Transportation

RTI International and its partners will develop a Technology Integration Platform (TIP) to demonstrate next-generation ammonia production from intermittent renewable energy in a skid-mounted, modular testbed that is responsive to locational marginal pricing of electricity. The project leverages the University of Minnesota West Central Research and Outreach Center’s operational hybrid wind and solar-to-ammonia field site to integrate the most promising breakthrough technologies developed in ARPA-E’s REFUEL program.

The University of California, Berkeley (UC Berkeley) will develop ultra-light-weight and efficient DC-DC power converters for electric aircraft. The team will drive power density and efficiency through innovation in the electrical and thermal domains and will apply sophisticated modeling and digital control to achieve system-level scalability, reliability, and fault-detection. If successful, this project will propel a disruptive change in electric aircraft propulsion systems, enabling low-cost, high-efficiency, and highly reliable electric flight DC power conversion and distribution. .

The University of California, Santa Barbara (UCSB) will investigate the efficacy and impact of removing up to 0.1 Gt CO2/yr from the atmosphere and surface oceans through cultivating and sinking fast-growing macroalgae. The UCSB team has previously determined using sophisticated oceanographic models that sunken biomass will sequester the fixed carbon for more than 100 years on the ocean floor if certain conditions are met.

Pratt & Whitney will design a novel, high-efficiency hydrogen-power turbomachine for commercial aviation. The Hydrogen Steam Injected Intercooled Turbine Engine (HySIITE) concept is intended to eliminate carbon emissions and significantly reduce nitrous oxide (NOx) inflight emissions for commercial single-aisle aircraft. The HySIITE engine will burn hydrogen in a Brayton (thermodynamic) cycle engine and use steam injection to dramatically reduce NOx.

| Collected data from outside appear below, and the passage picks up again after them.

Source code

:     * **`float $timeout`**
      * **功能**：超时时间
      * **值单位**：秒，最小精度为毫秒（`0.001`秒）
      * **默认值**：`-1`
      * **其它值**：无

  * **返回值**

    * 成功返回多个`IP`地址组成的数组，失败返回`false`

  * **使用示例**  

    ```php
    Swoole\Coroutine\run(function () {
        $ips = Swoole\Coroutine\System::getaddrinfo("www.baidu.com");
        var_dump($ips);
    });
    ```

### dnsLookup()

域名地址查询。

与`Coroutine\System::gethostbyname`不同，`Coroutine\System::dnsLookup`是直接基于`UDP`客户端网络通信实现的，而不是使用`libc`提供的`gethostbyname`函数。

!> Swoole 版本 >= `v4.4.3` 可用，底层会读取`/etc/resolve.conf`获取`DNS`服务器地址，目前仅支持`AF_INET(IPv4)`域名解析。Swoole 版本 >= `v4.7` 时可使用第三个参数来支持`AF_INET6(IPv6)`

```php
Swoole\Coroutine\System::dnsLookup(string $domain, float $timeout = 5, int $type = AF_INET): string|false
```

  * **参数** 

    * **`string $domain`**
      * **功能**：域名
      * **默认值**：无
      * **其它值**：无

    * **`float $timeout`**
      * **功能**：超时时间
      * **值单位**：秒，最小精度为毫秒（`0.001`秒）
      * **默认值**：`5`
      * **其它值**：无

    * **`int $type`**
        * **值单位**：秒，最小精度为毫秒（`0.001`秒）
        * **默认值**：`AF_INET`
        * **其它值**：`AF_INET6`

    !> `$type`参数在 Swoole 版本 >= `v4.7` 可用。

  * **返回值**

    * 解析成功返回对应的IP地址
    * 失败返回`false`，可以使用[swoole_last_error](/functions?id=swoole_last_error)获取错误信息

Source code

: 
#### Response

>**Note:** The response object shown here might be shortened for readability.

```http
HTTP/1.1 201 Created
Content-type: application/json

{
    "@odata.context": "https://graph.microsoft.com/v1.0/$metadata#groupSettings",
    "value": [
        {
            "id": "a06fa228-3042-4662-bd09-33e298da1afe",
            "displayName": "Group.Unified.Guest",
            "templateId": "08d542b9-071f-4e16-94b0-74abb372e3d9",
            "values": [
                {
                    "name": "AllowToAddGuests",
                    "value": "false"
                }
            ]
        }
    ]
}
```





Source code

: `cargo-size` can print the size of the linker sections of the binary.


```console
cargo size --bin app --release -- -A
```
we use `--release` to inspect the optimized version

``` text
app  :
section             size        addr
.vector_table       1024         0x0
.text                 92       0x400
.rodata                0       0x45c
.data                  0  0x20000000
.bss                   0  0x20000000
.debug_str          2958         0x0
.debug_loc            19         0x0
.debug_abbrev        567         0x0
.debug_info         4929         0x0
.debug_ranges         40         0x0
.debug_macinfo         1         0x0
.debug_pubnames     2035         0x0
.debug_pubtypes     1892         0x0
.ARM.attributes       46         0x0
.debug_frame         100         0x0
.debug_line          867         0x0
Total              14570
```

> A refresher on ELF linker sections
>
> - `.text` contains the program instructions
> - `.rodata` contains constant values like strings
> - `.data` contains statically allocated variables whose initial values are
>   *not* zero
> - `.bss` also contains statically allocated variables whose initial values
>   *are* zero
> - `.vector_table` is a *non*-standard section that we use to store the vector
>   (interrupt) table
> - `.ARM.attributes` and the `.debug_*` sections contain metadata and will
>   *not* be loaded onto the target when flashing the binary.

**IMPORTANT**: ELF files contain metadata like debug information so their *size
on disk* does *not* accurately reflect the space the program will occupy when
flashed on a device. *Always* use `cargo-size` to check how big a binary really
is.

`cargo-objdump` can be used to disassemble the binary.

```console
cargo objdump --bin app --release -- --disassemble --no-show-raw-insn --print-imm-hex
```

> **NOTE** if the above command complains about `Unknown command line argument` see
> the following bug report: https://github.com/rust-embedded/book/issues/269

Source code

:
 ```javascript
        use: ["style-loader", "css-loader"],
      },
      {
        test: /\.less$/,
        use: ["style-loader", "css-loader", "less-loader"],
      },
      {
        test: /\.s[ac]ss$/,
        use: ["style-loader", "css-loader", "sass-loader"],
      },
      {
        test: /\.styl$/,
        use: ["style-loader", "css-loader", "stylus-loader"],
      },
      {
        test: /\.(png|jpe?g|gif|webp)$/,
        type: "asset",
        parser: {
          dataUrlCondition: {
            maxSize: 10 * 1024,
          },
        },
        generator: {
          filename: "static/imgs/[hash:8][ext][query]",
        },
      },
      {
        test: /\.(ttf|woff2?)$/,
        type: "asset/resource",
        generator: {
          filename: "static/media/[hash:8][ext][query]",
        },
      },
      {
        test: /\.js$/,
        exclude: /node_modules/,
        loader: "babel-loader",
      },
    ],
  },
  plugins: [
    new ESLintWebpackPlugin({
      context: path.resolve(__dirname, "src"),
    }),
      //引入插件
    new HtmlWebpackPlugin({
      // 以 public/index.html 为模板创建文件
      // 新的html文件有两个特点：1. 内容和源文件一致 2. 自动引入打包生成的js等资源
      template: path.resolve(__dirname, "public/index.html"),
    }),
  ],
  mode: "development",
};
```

Columbia University proposes a low-temperature water electrolyzer for hydrogen production based on ultrathin oxide membranes that can increase electrolysis efficiency by 20% compared with conventional polymer electrolyte membrane (PEM) electrolyzers. The enhanced performance of Columbia’s proton-conducting oxide membrane (POM) electrolyzers is enabled by the lower ionic resistance of dense oxide-based membranes that are 2 orders of magnitude thinner than conventional catalyst-coated membranes.

Northeastern University will develop a miniaturized laser-based gas spectrometer to address the three critical technical challenges (size, weight, and power) associated with the state-of-the-art drone-based N2O monitoring without compromising sensing performance. The team will leverage commercial and industrial drones to demonstrate high temporal and spatial resolution remote N2O monitoring suitable for large agricultural lands.

The University of Maryland (UMD) recently invented an elegant and scalable molecular engineering technique for fabricating a cellulose nanofiber (CNF)-based SSE that could overcome many of these problems. Unlike current SSEs, the CNF-based SSE uses natural materials, is easy to process, and is compatible with conventional coating processes. It can also be inexpensively manufactured due to its low material cost and paper-like roll-to-roll manufacturing, both as standalone electrolyte films and the electrolyte portion of solid-state cathodes for lithium ion and metallic lithium cells.

Dimensional Energy will apply additive manufacturing (AM) of large-scale ceramics to 3D print a reactor that will efficiently convert greater than 70% of CO2 and green H2 into synthetic gas (syngas), which may be used to produce synthetic aviation fuel. The high carbon utilization and energy efficiencies of the reactor will be coupled with inexpensive renewable electricity and green electrolysis-produced H2 to enable syngas production. Further processing will yield sustainable aviation fuel and other sustainable fuels and chemicals.

The University of Houston will develop a battery that will match the energy and power densities of lithium-based batteries while excluding lithium, nickel, and cobalt. The proposed battery will substitute lithium-based anodes with energy-dense and abundant magnesium, of which the U.S. has virtually unlimited reserves. Organic materials obtained from oil refineries and biorefineries will replace conventional cathodes based on transition metals, thereby eliminating any requirement for nickel or cobalt.

The University of California, Berkeley (UC Berkeley) will develop a SmartStake technology consisting of low-cost consumable wireless sensor arrays to measure N2O concentrations and emissions drivers (ammonium, nitrate, oxygen, moisture, temperature, pH, and denitrification enzymes). (SmartStake is a staking service providing real-time performance assessment analytics tools.) UC Berkeley’s results will provide a new paradigm for quantifying, monitoring, and managing for lower N2O emissions from biofuel agriculture.